I still believe that the best way to manage this is to simply subtract enough from both skills to make the highest equal 100 or subtract enough from the highest to make the lowest equal 5, whichever subtracts less. So in the case of a 350% versus a 125%, you'd have a 230% versus a 5%. This prevents the lower skill from still retaining a statisically significant chance of winning just because of sheer luck. Sure. He still can, but it's far less probable, and I think that's correct when there's such a huge skill discrepancy.

Twig's suggestion of adding up dice works as well (at least it accurately reflects the relative skills). Lots of die rolling though. I think it's easier to subtract 120 from both values in this case, then add up a bunch of D100s.
 
Lord Twig said:
Once again the system I have suggested is forgotten, although I have yet to hear a single problem with it. Simply put. The 377 player rolls a D100 four times. The first three are added together, the last is added only if it is below 77. The player does the same except the last has to be under 33. Simplicity itself. Add in the rather plain rule that 96-00 always fails on the first roll and that any roll of 96-00 after that prohibits any more re-rolls and you are set.
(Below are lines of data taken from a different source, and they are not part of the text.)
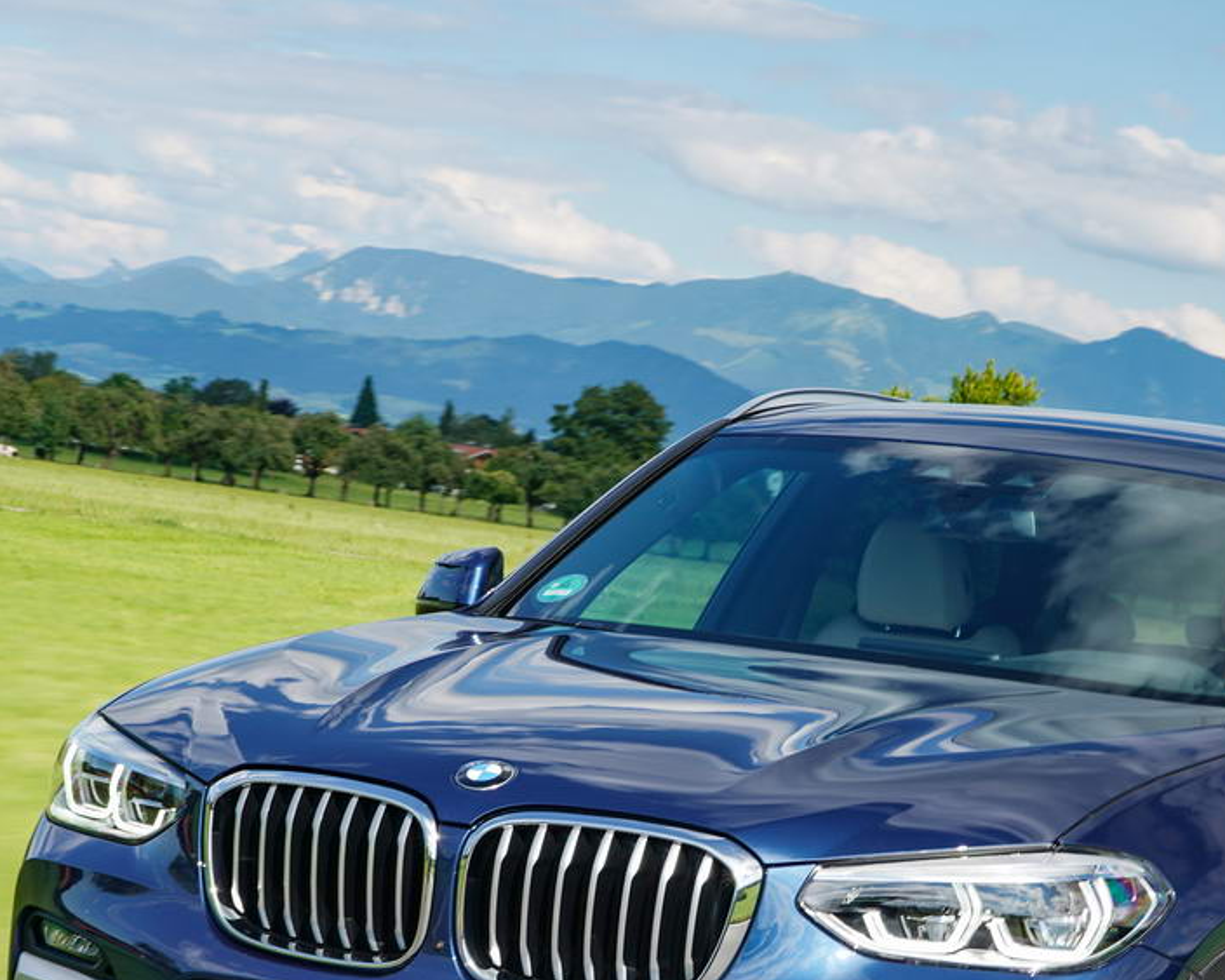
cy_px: 811
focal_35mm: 108
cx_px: 773
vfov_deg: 14.2
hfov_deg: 17.8
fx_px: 3915
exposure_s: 1/30
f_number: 13
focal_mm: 54
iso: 64
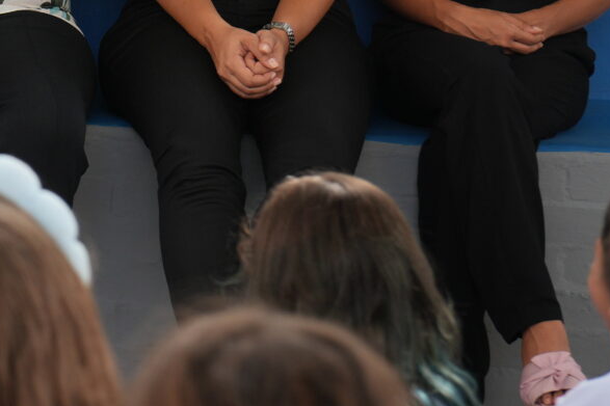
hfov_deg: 11.5
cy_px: 54
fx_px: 2947
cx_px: -206
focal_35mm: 174
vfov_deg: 7.9
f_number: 2.8
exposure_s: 1/500
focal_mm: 42
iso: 160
So is it easier to divide 377 and 333 by four each then roll and compare? Or is it easier to add 29+53+87+61 and 34+15+74+18 (just rolled randomly). Actually just looking at the numbers I can tell the first succeeded. But to be sure [quick math] you have 230 vs. 141. Yep, the first one succeeded. This does add a lot of luck in the dice rolls, but you will always get a winner and when you are at a skill level that high does 44 points make that big a difference?

Hmmm... Lord Twig, I think I like this suggestion... but how badly would it be affected if we added 50 per 100%'s of skill to just one D100 roll (to reduce the number of rolls and math)? Rather than rolling 4 times we'd roll once and add 150 - in these cases, taking just your first roll, we'd have 377 rolling 150 + 29 for 179 to 150 + 34 for 333 skill character, but since 34 is a failure for him, we don't add the 34, leaving him with just 150. If there's a difference of 200 or more between the skills, suddenly only crits/fumbles matter. Is that a good tradeoff for less addition, I wonder? Or how about just adding (3d10 x 10) + 1d100 for simpler math?